* [Before-and-after page screenshots]
* * * *

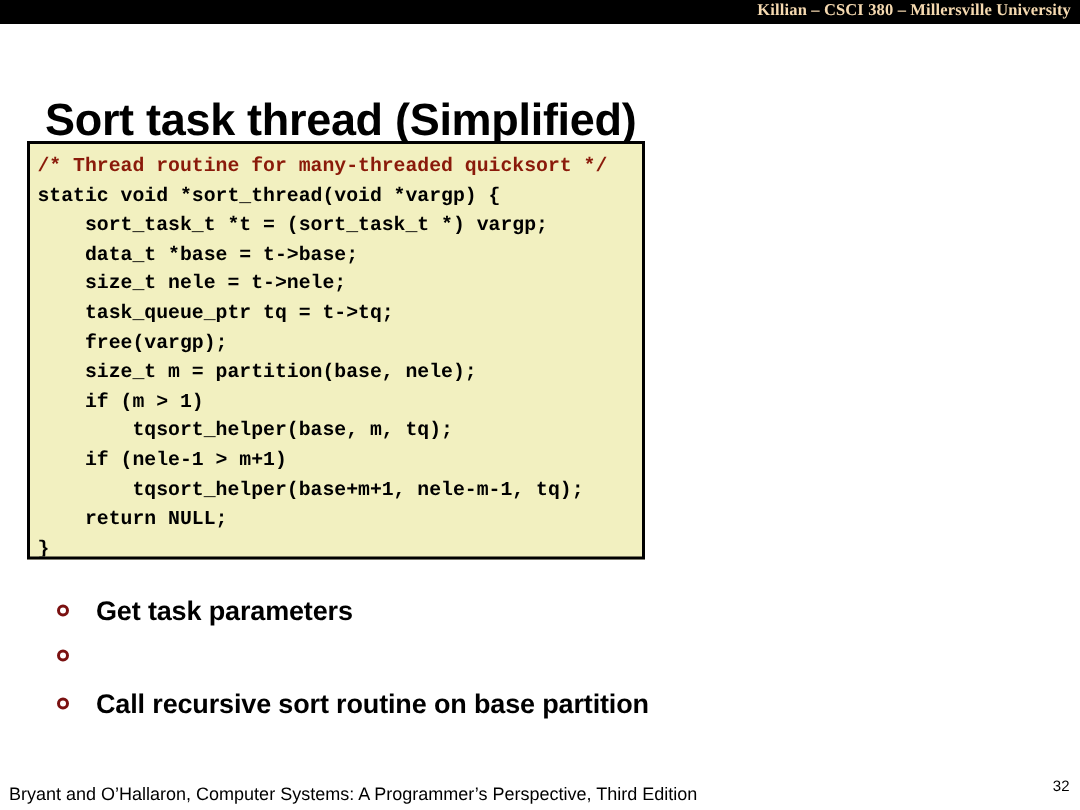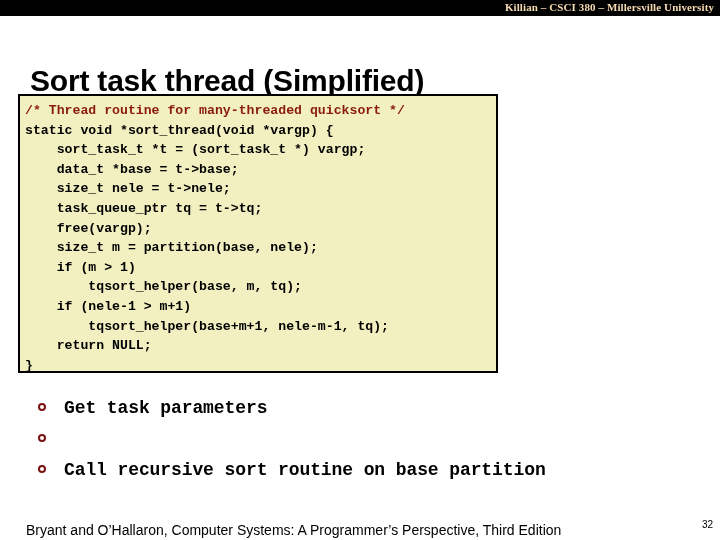--- a/index.html
+++ b/index.html
@@ -46,21 +46,21 @@
     color: #000000;
     letter-spacing: -0.2px;
     white-space: nowrap;
   }
 
   
   #code-block {
     position: absolute;
     left: 18px;
     top: 94px;
-    width: 480px;
+    width: 412px;
     height: 279px;
     box-sizing: border-box;
     background: #f2f0c0;
     border: 2px solid #000000;
     overflow: hidden;
   }
   #code-pre {
     margin: 0;
     padding: 5px 0 0 5px;
     font-family: "Liberation Mono", "DejaVu Sans Mono", monospace;
@@ -105,32 +105,30 @@
     position: relative;
     top: -2px;
   }
   .bullet-text {
     font-size: 18px;
     font-weight: bold;
     color: #000000;
     line-height: 31px;
     white-space: nowrap;
     letter-spacing: -0.1px;
-    font-family: Liberation Mono, monospace;
   }
 
   
   #footer-citation {
     position: absolute;
     left: 6px;
     top: 522px;
-    font-size: 14px;
+    font-size: 12px;
     color: #000000;
     white-space: nowrap;
-    margin-left: 20px;
   }
   #footer-page {
     position: absolute;
     right: 7px;
     top: 519px;
     font-size: 10px;
     color: #000000;
     text-align: center;
   }
 </style>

* * * *

* [Description of the task]
In the records, find every line that has the string "family" and copy it.

* [Response to the exercise]
     font-family: "Liberation Mono", "DejaVu Sans Mono", monospace;
-    font-family: Liberation Mono, monospace;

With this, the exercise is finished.